In a joint statement, the UK prime minister and French president said: "To ensure predictable and additional finance in the medium term to 2020 and beyond, we should make use of innovative financing mechanisms, such as the use of revenues from a global financial transactions tax and the reduction of aviation and maritime emissions and the auctioning of national emissions permits."

The introduction of a transaction - or Tobin - tax has been gaining support as nations seek to prevent a repeat of the global economic crisis. The EU issued a communique stating such a tax should be one of several options that the International Monetary Fund should investigate when it puts forward plans on how the world should respond to the financial crisis. A levy on international aviation and shipping is proposed in some of the negotiating texts being discussed in Copenhagen.

The short-term funding figure, higher than expected, was agreed at an EU summit in Brussels, as part of a broader package that would come from the industrialised countries around the world. This would contribute €7bn a year for the next three years in fast-track funding for developing nations facing increased flooding, droughts and other impacts of global warming.

With financial transfers from rich to poor at the heart of a possible outline deal next week, it remained to be seen whether today's agreement in Brussels would be enough to clinch a pact that could then be turned into a legally binding international treaty within six months.

EU leaders grappled for two days over how to divide up the bill which had been predicted to a total of $2bn .

Britain had offered to supply £800m over the three years, but in the end apparently became Europe's single biggest contributor to the package, pledging £500m pounds a year, or £1.5bn for the fast-track fund.

Brown said comparable contributions would come from France and Germany. Germany, the most powerful economy in the EU, has not given any specific figure, but is expected to pay about 20% of the EU total.

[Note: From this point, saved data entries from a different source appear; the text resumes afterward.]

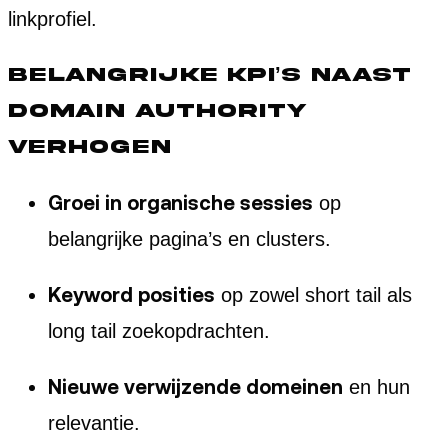
linkprofiel.
Belangrijke KPI’s naast
domain authority
verhogen
Groei in organische sessies
op
belangrijke pagina’s en clusters.
Keyword posities
op zowel short tail als
long tail zoekopdrachten.
Nieuwe verwijzende domeinen
en hun
relevantie.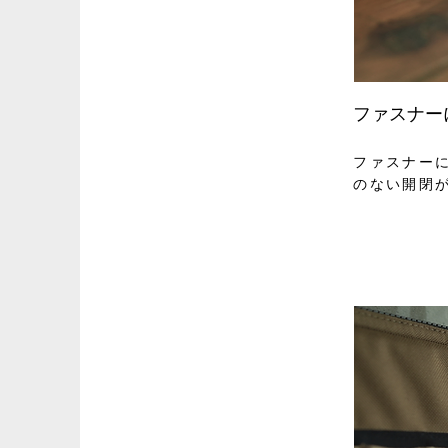
ファスナー
ファスナー
のない開閉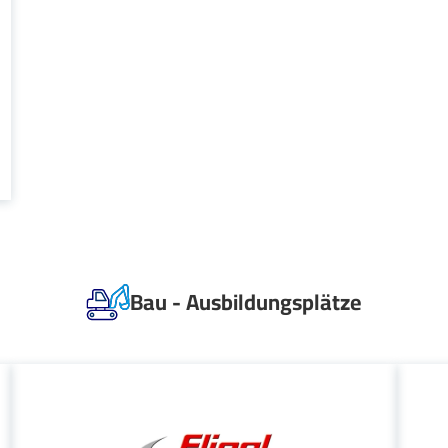
Bau - Ausbildungsplätze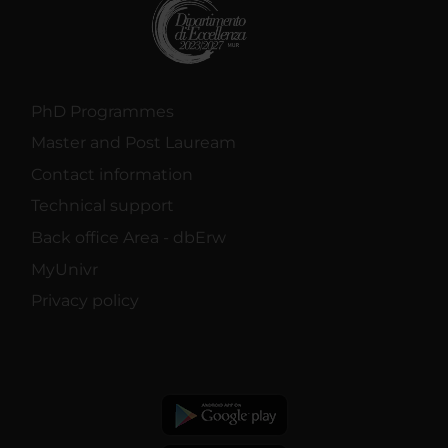
PhD Programmes
Master and Post Lauream
Contact information
Technical support
Back office Area - dbErw
MyUnivr
Privacy policy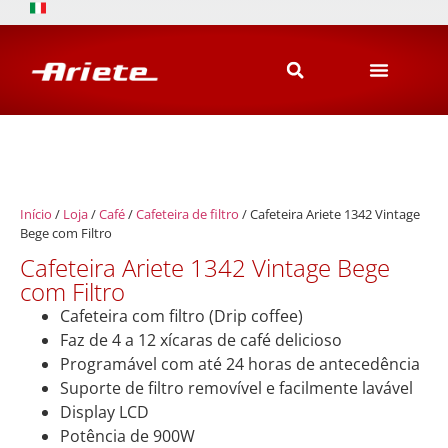
Início
/
Loja
/
Café
/
Cafeteira de filtro
/ Cafeteira Ariete 1342 Vintage
Bege com Filtro
Cafeteira Ariete 1342 Vintage Bege
com Filtro
Cafeteira com filtro (Drip coffee)
Faz de 4 a 12 xícaras de café delicioso
Programável com até 24 horas de antecedência
Suporte de filtro removível e facilmente lavável
Display LCD
Potência de 900W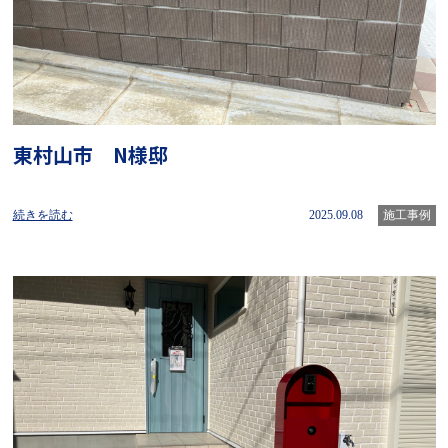
東村山市 N様邸
続きを読む
2025.09.08
施工事例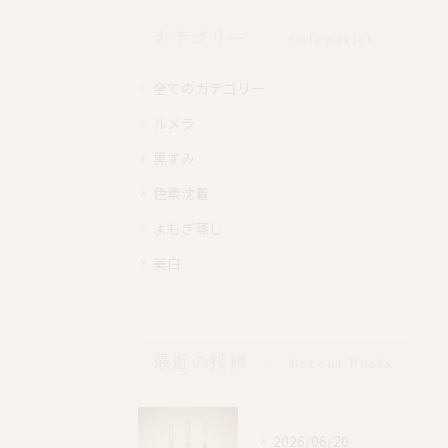
カテゴリー
Categories
全てのカテゴリー
ルメラ
黒ずみ
色素沈着
よもぎ蒸し
美白
最近の投稿
Recent Posts
2026/06/20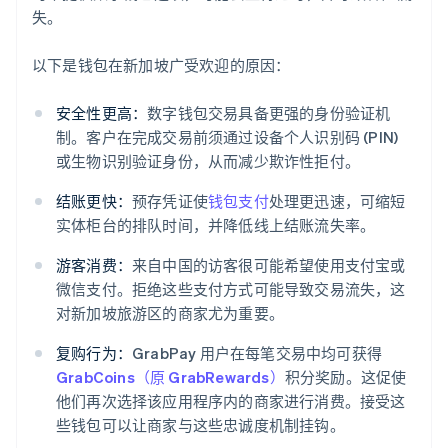
失。
以下是钱包在新加坡广受欢迎的原因：
安全性更高：
数字钱包交易具备更强的身份验证机
制。客户在完成交易前须通过设备个人识别码 (PIN)
或生物识别验证身份，从而减少欺诈性拒付。
结账更快：
预存凭证使
钱包支付
处理更迅速，可缩短
实体柜台的排队时间，并降低线上结账流失率。
游客消费：
来自中国的访客很可能希望使用支付宝或
微信支付。拒绝这些支付方式可能导致交易流失，这
对新加坡旅游区的商家尤为重要。
复购行为：
GrabPay 用户在每笔交易中均可获得
GrabCoins（原 GrabRewards）
积分奖励。这促使
他们再次选择该应用程序内的商家进行消费。接受这
些钱包可以让商家与这些忠诚度机制挂钩。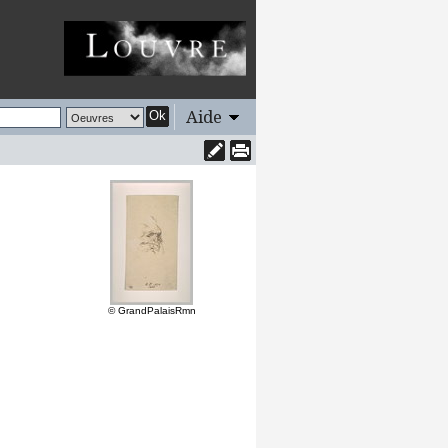
Aide
Ok
© GrandPalaisRmn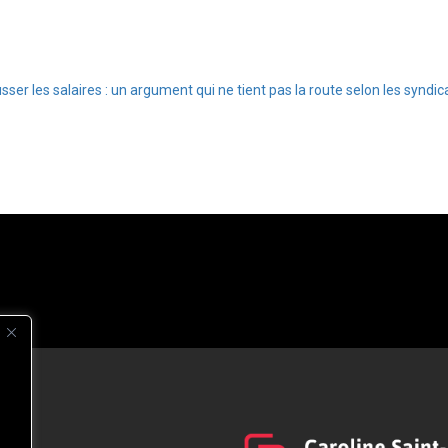
les salaires : un argument qui ne tient pas la route selon les syndica
s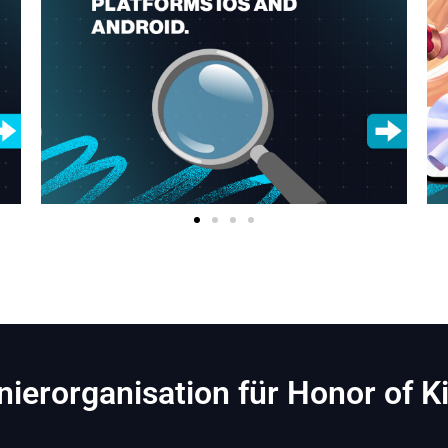
nierorganisation für Honor of K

"Our figure is the highest at the moment," he said. "I believe others will contribute more in coming days. I think we've done the right thing. People will be able to say of us, we have done everything" to make a Copenhagen climate change settlement possible, he said. The UN conference in the Danish capital is seeking a pact to cut global carbon emissions and avert dangerous climate change.

The EU also emphasised its willingness to increase its target for cutting greenhouse gases 30% by 2020, compared with 1990 levels, if the rest of the world signs up to a sufficiently ambitious package in Copenhagen. The EU is currently committed to 20% cuts by 2020.

While the fast-track fund agreed was bigger than anticipated, it was unclear where all the money was coming from and whether existing aid budgets would be raided and recycled into climate change money.

Tim Gore, Oxfam's EU climate change policy adviser, said: "EU leaders only offered small sums of short-term cash. Worst of all, this money is not even new – it's made up of a recycling of past promises, and payments that have already been made."

Brown appeared to concede that some of the short-term funding would be diverted from aid and development budgets, but stressed that in the medium-term "we don't want this to be at the expense of our international development goals."

If a deal is reached in Copenhagen, EU leaders reckon that $100bn will need to be transferred annually from the rich to

the poor countries from 2020. But President Barack Obama has told European leaders that he cannot accept the £100bn figure as he would never get it through the US Congress.